How to Turn a Photo into Pixel Art
Pixel art used to mean placing squares one at a time in an editor. Now it means picking a photo and making two decisions — how big the pixels are, and what colors they're allowed to use. Here's how to make those decisions well.
Step 1: pick a photo that will survive pixelation
Pixel art is an exercise in subtraction — most of your photo's detail is going away. What survives is shape, contrast and color, so choose photos that are strong in those:
- One clear subject filling a good chunk of the frame — a face, a pet, a building, a plate of food.
- Contrast with the background — a corgi on green grass beats a corgi on a brown couch.
- Simple backgrounds win. Cluttered scenes become noise at 16px.
Step 2: choose your pixel size
In PixelPic, start a new project, add the photo, and pick from four sizes: Fine (4px), Classic (8px), Bold (16px) and Chunky (32px). Smaller blocks keep detail; bigger blocks give bolder style. Classic 8px is the safe default; our pixel-size guide matches each size to a use.
Step 3: choose a color style
Twelve options, in three families:
- AI Reimagine (default) — lets the AI pick a palette that suits the image. Best first run.
- Original — keeps your photo's own colors, just pixelated.
- The retro palettes — 8-Bit Classic, Retro Handheld, Home Computer, Retro Arcade, Retro OS, plus the artist palettes PICO-8, Endesga 32, Fantasy 24, SLSO8 and AAP-64. These constrain the art to a fixed color set, which is where the authentic game look comes from — the palette guide explains each one.

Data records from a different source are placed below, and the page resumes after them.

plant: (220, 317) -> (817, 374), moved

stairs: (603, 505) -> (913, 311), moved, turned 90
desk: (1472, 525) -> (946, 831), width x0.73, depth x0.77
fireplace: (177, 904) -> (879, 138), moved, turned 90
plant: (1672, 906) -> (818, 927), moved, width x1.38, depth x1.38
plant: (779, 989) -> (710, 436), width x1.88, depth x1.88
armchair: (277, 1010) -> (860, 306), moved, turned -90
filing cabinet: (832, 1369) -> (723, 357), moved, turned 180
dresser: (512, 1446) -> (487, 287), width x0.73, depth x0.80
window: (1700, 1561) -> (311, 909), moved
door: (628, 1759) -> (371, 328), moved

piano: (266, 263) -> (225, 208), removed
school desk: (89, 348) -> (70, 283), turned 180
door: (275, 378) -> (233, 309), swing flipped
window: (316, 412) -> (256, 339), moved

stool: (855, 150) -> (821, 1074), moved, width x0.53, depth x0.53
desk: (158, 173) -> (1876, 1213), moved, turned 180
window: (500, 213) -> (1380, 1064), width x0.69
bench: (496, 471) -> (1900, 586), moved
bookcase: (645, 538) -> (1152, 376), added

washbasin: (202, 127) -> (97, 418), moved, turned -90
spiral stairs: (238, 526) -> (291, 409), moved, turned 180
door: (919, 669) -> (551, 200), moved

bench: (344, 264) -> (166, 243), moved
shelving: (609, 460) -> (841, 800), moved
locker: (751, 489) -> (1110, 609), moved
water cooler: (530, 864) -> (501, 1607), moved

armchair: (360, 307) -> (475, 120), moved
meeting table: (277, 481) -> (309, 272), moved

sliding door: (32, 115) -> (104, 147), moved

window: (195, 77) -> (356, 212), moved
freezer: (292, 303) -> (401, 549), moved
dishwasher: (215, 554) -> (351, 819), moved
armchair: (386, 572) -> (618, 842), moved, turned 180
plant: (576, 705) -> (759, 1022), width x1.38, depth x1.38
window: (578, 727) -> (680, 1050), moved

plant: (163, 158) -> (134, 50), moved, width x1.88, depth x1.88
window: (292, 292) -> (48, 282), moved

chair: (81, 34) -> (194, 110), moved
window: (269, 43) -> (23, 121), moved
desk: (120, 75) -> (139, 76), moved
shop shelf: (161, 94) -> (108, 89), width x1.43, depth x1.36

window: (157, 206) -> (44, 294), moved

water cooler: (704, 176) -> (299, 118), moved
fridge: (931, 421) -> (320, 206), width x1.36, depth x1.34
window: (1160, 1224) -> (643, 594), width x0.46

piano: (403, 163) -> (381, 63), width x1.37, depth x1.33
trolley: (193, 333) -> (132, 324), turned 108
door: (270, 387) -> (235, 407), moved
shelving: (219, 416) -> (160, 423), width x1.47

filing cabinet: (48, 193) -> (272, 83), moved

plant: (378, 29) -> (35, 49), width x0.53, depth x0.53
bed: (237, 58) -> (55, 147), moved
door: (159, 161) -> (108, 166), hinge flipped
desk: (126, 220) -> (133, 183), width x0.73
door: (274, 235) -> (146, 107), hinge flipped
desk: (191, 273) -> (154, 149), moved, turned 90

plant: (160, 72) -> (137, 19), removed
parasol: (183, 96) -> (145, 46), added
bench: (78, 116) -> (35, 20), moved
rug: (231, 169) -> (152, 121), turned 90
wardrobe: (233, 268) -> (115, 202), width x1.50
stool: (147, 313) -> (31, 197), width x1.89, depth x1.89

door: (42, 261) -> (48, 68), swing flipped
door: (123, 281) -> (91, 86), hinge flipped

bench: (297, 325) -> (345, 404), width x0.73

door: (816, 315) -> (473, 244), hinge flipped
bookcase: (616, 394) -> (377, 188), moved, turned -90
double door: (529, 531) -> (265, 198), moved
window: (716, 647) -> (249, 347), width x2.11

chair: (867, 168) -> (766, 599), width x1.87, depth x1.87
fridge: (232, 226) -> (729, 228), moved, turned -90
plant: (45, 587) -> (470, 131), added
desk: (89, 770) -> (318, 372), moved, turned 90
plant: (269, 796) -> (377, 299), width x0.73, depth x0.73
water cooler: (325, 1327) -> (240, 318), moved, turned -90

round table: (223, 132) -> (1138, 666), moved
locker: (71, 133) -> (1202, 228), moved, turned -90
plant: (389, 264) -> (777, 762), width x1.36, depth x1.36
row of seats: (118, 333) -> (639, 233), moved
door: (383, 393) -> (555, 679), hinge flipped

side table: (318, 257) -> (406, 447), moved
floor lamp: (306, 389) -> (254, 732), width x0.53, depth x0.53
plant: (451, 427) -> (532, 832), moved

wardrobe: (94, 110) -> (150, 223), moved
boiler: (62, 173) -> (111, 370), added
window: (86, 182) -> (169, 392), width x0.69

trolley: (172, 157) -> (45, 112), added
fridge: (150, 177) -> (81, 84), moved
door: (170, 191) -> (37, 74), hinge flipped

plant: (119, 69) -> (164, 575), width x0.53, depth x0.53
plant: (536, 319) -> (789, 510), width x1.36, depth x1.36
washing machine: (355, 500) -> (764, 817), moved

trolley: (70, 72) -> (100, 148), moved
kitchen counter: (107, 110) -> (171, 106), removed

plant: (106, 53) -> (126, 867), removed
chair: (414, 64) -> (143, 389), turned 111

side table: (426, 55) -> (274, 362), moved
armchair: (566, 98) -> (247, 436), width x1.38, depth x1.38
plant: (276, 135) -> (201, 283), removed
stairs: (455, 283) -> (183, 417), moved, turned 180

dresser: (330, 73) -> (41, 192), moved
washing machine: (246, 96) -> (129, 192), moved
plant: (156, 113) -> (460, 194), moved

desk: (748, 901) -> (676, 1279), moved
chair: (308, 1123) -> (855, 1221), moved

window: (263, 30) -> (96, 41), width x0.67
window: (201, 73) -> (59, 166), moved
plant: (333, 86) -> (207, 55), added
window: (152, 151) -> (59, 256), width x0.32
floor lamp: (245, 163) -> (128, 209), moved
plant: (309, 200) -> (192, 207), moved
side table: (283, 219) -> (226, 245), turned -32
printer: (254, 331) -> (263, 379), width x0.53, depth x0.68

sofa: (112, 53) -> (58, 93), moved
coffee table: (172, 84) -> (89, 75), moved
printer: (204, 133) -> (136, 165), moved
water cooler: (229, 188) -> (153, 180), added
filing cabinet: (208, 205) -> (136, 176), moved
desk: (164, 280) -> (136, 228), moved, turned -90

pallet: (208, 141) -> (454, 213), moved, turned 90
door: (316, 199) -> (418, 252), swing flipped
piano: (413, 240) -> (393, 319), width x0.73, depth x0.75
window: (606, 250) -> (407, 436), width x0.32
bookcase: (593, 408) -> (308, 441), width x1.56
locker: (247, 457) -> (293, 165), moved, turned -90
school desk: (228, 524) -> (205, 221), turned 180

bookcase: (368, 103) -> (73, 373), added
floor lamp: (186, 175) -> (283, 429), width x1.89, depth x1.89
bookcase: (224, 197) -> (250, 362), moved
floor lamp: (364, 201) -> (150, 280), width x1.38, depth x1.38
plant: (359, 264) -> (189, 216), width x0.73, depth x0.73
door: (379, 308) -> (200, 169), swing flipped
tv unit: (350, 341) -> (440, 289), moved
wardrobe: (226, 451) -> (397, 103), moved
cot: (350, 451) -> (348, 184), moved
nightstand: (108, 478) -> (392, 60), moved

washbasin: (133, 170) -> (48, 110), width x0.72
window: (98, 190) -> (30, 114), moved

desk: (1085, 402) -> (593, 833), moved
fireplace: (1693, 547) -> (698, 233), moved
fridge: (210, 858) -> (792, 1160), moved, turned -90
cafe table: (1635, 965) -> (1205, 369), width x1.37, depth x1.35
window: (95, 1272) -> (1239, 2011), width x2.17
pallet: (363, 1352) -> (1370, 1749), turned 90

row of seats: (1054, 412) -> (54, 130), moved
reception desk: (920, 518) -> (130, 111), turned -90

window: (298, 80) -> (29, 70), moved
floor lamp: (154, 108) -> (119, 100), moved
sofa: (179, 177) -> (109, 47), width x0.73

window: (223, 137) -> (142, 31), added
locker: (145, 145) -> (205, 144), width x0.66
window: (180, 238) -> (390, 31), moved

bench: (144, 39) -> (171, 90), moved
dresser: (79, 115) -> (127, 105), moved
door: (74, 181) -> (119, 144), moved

Step 4: pixelate, then iterate
Tap Pixelate and the AI redraws your photo in seconds — it even captions what it saw. Because the conversion is generative rather than a fixed filter, each run is a fresh take:
- Pixelate Again adds another version to the project — all of them are kept side by side with the original.
- Change one variable at a time. Same photo at 8px vs 16px, or PICO-8 vs Endesga 32, teaches you your taste fast.
- Heart the keepers, delete the misses, and save the winner to Photos or share it straight from the app.
Privacy note: photos are processed securely and deleted after use, and your projects live on your device. No account needed.
Make your first pixel art with PixelPic
4 pixel sizes, 12 palettes, unlimited taste. Free to try on iPhone & iPad.
FAQ
What photos make the best pixel art?
Clear subjects, strong shapes, good contrast. Simple compositions survive pixelation; clutter doesn't.
Why does my result look different each time I pixelate?
It's AI-driven — each run redraws the image. Versions are kept so you pick the best take.
Do I need any drawing or art skills?
No. Choose a photo, a size and a palette; the AI does the drawing.